The research team, along with colleagues from University College London, Bristol University, Queen’s University Belfast and Bangor University, will collate BSL data in order to ensure full coverage of the UK. They will be working closely with deaf community members and will film deaf signers including men and women, deaf adults with deaf parents and those with hearing parents, signers who are young and old, and individuals with a variety of social and ethnic backgrounds.
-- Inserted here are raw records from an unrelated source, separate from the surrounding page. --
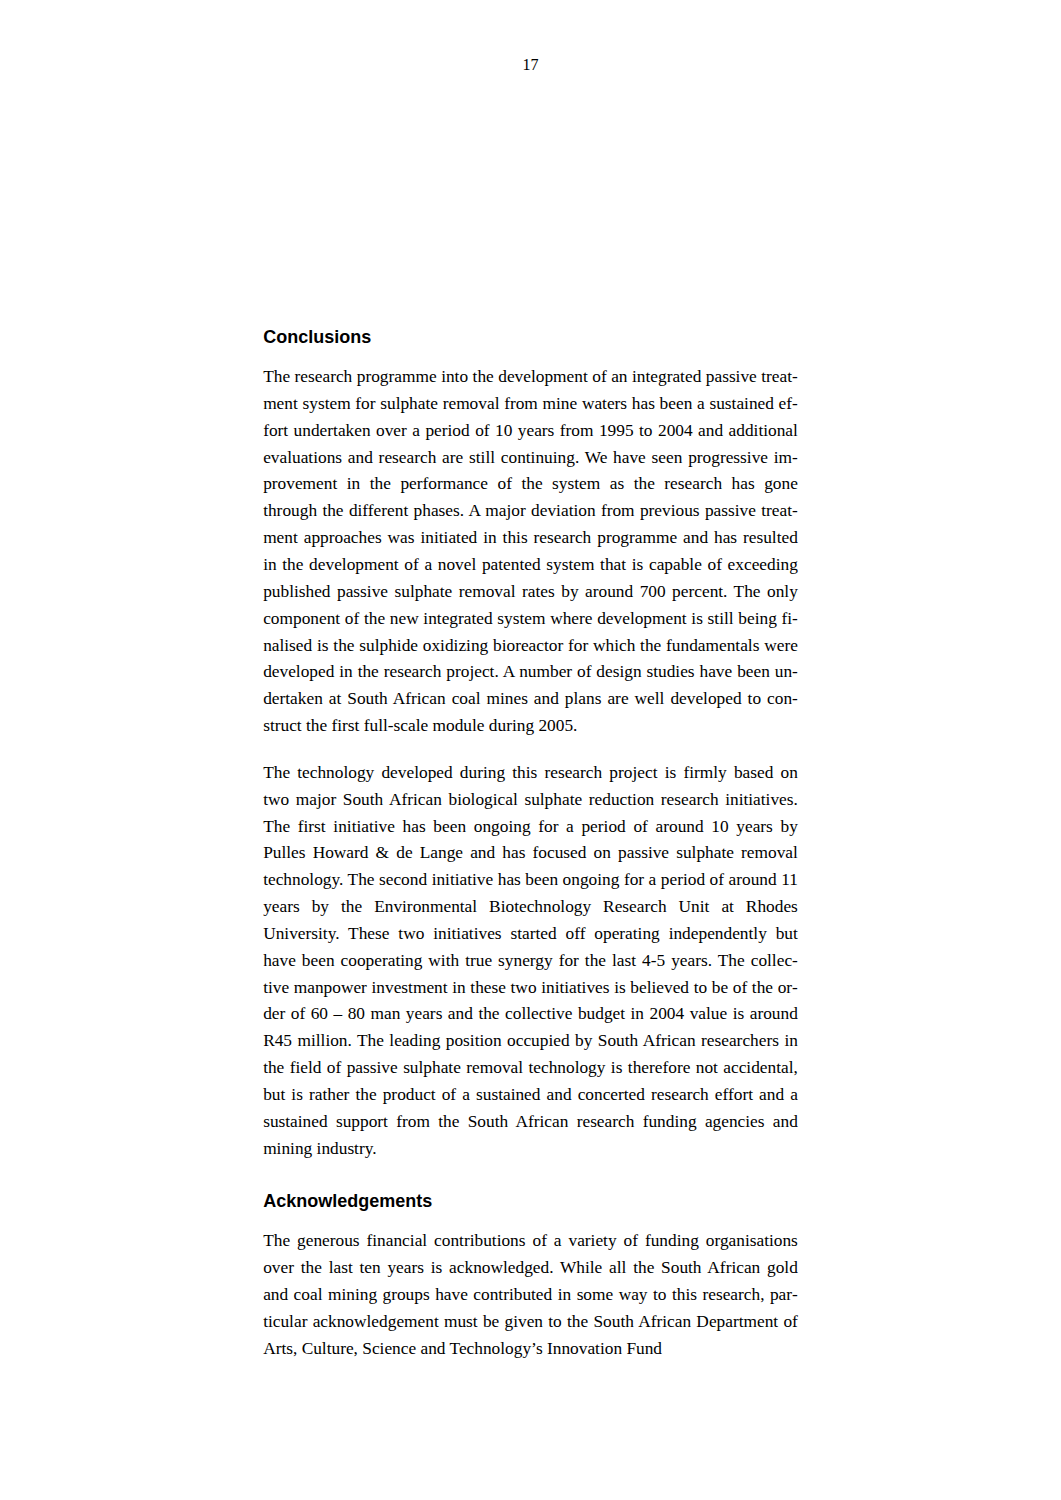17
Conclusions
The research programme into the development of an integrated passive treatment system for sulphate removal from mine waters has been a sustained effort undertaken over a period of 10 years from 1995 to 2004 and additional evaluations and research are still continuing. We have seen progressive improvement in the performance of the system as the research has gone through the different phases. A major deviation from previous passive treatment approaches was initiated in this research programme and has resulted in the development of a novel patented system that is capable of exceeding published passive sulphate removal rates by around 700 percent. The only component of the new integrated system where development is still being finalised is the sulphide oxidizing bioreactor for which the fundamentals were developed in the research project. A number of design studies have been undertaken at South African coal mines and plans are well developed to construct the first full-scale module during 2005.
The technology developed during this research project is firmly based on two major South African biological sulphate reduction research initiatives. The first initiative has been ongoing for a period of around 10 years by Pulles Howard & de Lange and has focused on passive sulphate removal technology. The second initiative has been ongoing for a period of around 11 years by the Environmental Biotechnology Research Unit at Rhodes University. These two initiatives started off operating independently but have been cooperating with true synergy for the last 4-5 years. The collective manpower investment in these two initiatives is believed to be of the order of 60 – 80 man years and the collective budget in 2004 value is around R45 million. The leading position occupied by South African researchers in the field of passive sulphate removal technology is therefore not accidental, but is rather the product of a sustained and concerted research effort and a sustained support from the South African research funding agencies and mining industry.
Acknowledgements
The generous financial contributions of a variety of funding organisations over the last ten years is acknowledged. While all the South African gold and coal mining groups have contributed in some way to this research, particular acknowledgement must be given to the South African Department of Arts, Culture, Science and Technology’s Innovation Fund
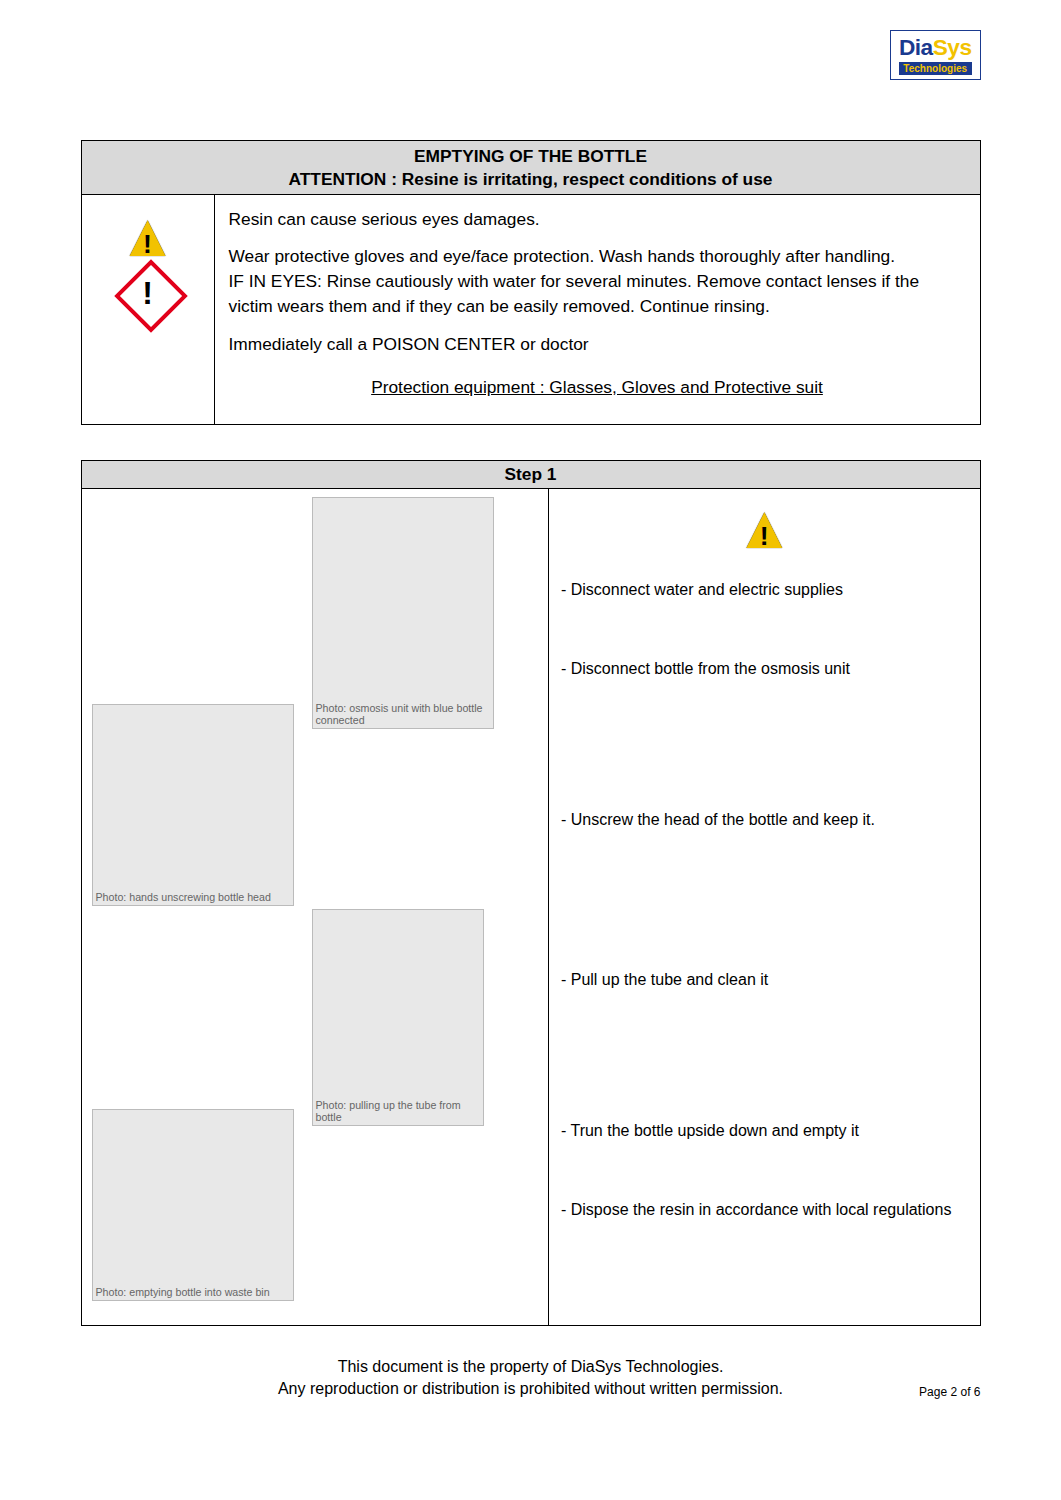DiaSys
Technologies
| EMPTYING OF THE BOTTLE ATTENTION : Resine is irritating, respect conditions of use |
| --- |
| ▲ ! ! | Resin can cause serious eyes damages. Wear protective gloves and eye/face protection. Wash hands thoroughly after handling. IF IN EYES: Rinse cautiously with water for several minutes. Remove contact lenses if the victim wears them and if they can be easily removed. Continue rinsing. Immediately call a POISON CENTER or doctor Protection equipment : Glasses, Gloves and Protective suit |
| Step 1 |
| --- |
| Photo: osmosis unit with blue bottle connected Photo: hands unscrewing bottle head Photo: pulling up the tube from bottle Photo: emptying bottle into waste bin | ▲ ! - Disconnect water and electric supplies - Disconnect bottle from the osmosis unit - Unscrew the head of the bottle and keep it. - Pull up the tube and clean it - Trun the bottle upside down and empty it - Dispose the resin in accordance with local regulations |
This document is the property of DiaSys Technologies.
Any reproduction or distribution is prohibited without written permission. Page 2 of 6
Professor Graham Turner, who holds the Chair of Translation and Interpreting at Heriot-Watt’s School of Management and Languages, said that the aim is to create a valuable resource for current and future research that aims to understand the structure and use of BSL. “It has long been recognised that, just like spoken language, BSL usage varies from place to place around the country. Now, for the first time, advances in technology have made it possible to collect video recordings of sign language that can be stored digitally, given searchable linguistic descriptions and accessed over the internet. Once we and out colleagues around the country have amassed this collection, it will provide a fantastic, flexible and accessible research platform for long-term progress.”
He added that the new information about variation and change in BSL which will result from this project will feed directly into Heriot-Watt’s current Scottish Government-backed Graduate Diploma programme to nurture a new generation of BSL teachers in Scotland, and will in turn bring about improvements to the professional training of sign language interpreters ongoing at Heriot-Watt.
The new project also ties in closely with existing sign language projects within the University’s Department of Languages & Intercultural Studies, including a suite of taught courses ranging from entry-level language skills teaching to an EU-funded initiative with Finnish and German partners to develop a Master’s degree.